There will, eventually, be a giant wind farm above my house. I say eventually because though Switzerland is not immune from NIMBYism, our court system deals efficiently enough with oppositions so that if something is allowed by law (zoning laws, eco-protection laws, etc) then it does go through. The opposition (and there’s always opposition) does a few court challenges, it goes up a couple layers, sometimes to the supreme court, and the court rather quickly says, “It’s legal, shut up. If you don’t like it, change the laws, don’t come begging us to do so.”

The opposition have two complaints. They choose which one to talk about depending on the context. If they are going for “shock and awe” they use Photoshopped pictures to show how “ugly” the windmills will be. I’m suspicious of their Photoshopping, because though I think the relative sizes are correct, I don’t think the visibility (i.e. brightness of the windmills themselves and the reduction in visibility due to natural haze) in their pictures is correct. Whatever, it’s true, they are giant industrial installations in areas previously used only for grazing and milking cows. But we should recall that raising and milking cows it itself a giant industrial operation with a twice-daily milk run with a diesel-powered truck through this scenic wonderland. Some of the milking barns even run off of polluting diesel generators…

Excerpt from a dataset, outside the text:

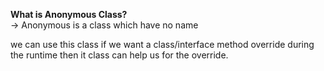 <b>What is Anonymous Class?</b> <br>
-> Anonymous is a class which have no name <br>

we can use this class if we want a class/interface method override during the runtime then it class can help us for the override.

If you tell them, “I don’t mind the windmills, they look like progress to me” (and I have!), then the opposition falls back onto their second line of defense. They say, “windmills do not produce energy when it is needed, so they can’t replace nuclear”.

So, first, that’s a straw-man. No one is talking about nuclear here; if we were we wouldn’t agree anyway because I’m pro-nuclear. I consider nuclear power to be green energy (and the founder of Greenpeace does as well). What I’m interested in is eliminating fossil fuels from electrical generation, and from transport use.

The Tesla battery technology for utilities is the missing part of the equation. They shift energy from the peak generation time to the time when the energy is needed, making it possible for windmills and solar to contribute to the baseline load that existing dirty electric plants provide. But they have so far been tested in giant, ugly, industrial installations, which even I would not like to see here in my backyard.

So that got me thinking about how the Mollendruz windmills could be hooked up to batteries.

Batteries heat up when they are charged, and part of what’s special about Tesla’s innovations is to integrate cooling and fire protection into the heart of their batter packs. So a utility-scale battery installation will create utility-scale waste heat. In the current utility scale batteries, this is appears to be dumped into the atmosphere. But remote heating is a mature and well respected technology in Switzerland. Wouldn’t it be interesting to put that waste heat to use heating our schools and government buildings?

I don’t know how near batteries need to be to windmills to be efficient. Windmills generate alternating current, because they are a rotative power source. And AC travels at lower loss than DC. So it seems that putting the batteries where the heat is needed would be ok.

But the batteries are still ugly. What can we do about that? If you are harvesting the heat from them, and they are already engineered to be installed into moving cars and houses, the utility scale batteries can probably be installed indoors. In Switzerland, when we need to put things indoors and we want the land to remain pretty, we put them underground. Near the Col du Mollendruz there’s an old military fort called Petra Felix. I wonder if there’s enough room inside of it to hold the batteries?